▸ **Apply what you read**
1 > In the essay on labor power, what is cited as evidence that more people are returning to the workplace?
2 > Pick up the essay on labor power after its last sentence and keep writing it.

▸ **Passage**
--- START ---

I wrote some time ago that labor is enjoying a moment. New working habits developed out of need during the pandemic that in many ways increased quality of life for knowledge workers. Meanwhile, an expansion of job openings and a contraction in the labor participation rate created a supply-demand imbalance that favored labor.
There appears to be confusion of late as to how to read labor market dynamics. With fresh unionization wins and increased corporate commitment to location independent working, is labor power increasing? Or with a declining economy and more people returning to the workplace (as evidenced by increases in the labor participation rate) is labor power near its peak?
The question, has labor peaked?, intimates a return to the mean, specifically that labor power will revert to where it was pre-pandemic (i.e., “workers won’t continue to enjoy so much bargaining power.”) The argument goes that fewer people have left the workforce than have quit jobs for better ones; that hiring rates have increased along with exits; that the labor participation rate has ticked up slightly; that labor productivity has increased (thus lessening the need for labor); and that demand is cooling (per Q1 GDP numbers). Toss in 1970s sized inflation compelling retirees to return to the workforce and there’s an argument to be made that labor’s advantages will be short lived.

--- END ---

▸ **Stored data**
--- START ---

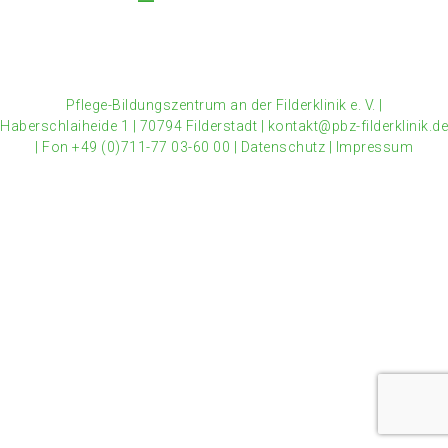
Pflege-Bildungszentrum an der Filderklinik e. V.
|
Haberschlaiheide 1
|
70794 Filderstadt
|
kontakt@pbz-filderklinik.de
|
Fon +49 (0)711-77 03-60 00
|
Datenschutz
|
Impressum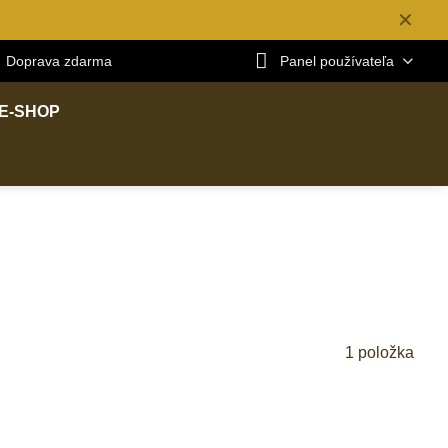
✕
Doprava zdarma
Panel používateľa
E-SHOP
1
položka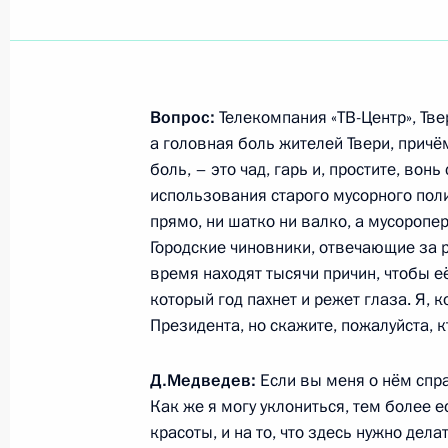
Рабочая встреча с губернатором Х
Шпортом
Вопрос:
Телекомпания «ТВ-Центр», Тве
а головная боль жителей Твери, причё
11 ноября 2011 года, 10:30
боль, – это чад, гарь и, простите, вонь
использования старого мусорного поли
прямо, ни шатко ни валко, а мусоропе
Встреча с работниками предприяти
Городские чиновники, отвечающие за 
и активом партии «Единая Россия»
время находят тысячи причин, чтобы 
11 ноября 2011 года, 08:00
который год пахнет и режет глаза. Я, 
Президента, но скажите, пожалуйста, к
Д.Медведев:
Если вы меня о нём спраш
Посещение Горьковского автомоби
Как же я могу уклониться, тем более е
4 ноября 2011 года, 19:30
красоты, и на то, что здесь нужно дел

--- END ---

▸ **Task answers**
1 > Increases in the labor participation rate.

2 >
But this argument is purely economic, focusing on scarcity in the labor market that has created wage pressure. For one thing, it ignores potential structural economic changes yet to play out, such as the decoupling of supply chains in the wake of new geopolitical realities. For another, it ignores real structural changes in the labor market itself, things like labor demographics (migrations from high-tax to low-tax states), increased workplace control by the individual laborer (less direct supervision when working from home), and improvements in work/life balance.
The question, has labor peaked?, becomes relevant only when there is an outright contraction in the job market. For now, the better question to ask is how durable are the changes in the relationship between employers and employees? It isn’t so much whether labor has the upper hand as much as labor has more negotiating levers than it did just a few years ago. The fact that there hasn’t been a mad rush to return to pre-pandemic labor patterns suggests employers are responding to structural changes in labor market dynamics.
Trying to call a peak in labor power is a task wide of the mark. And for now, the more important question still seems some way off from being settled.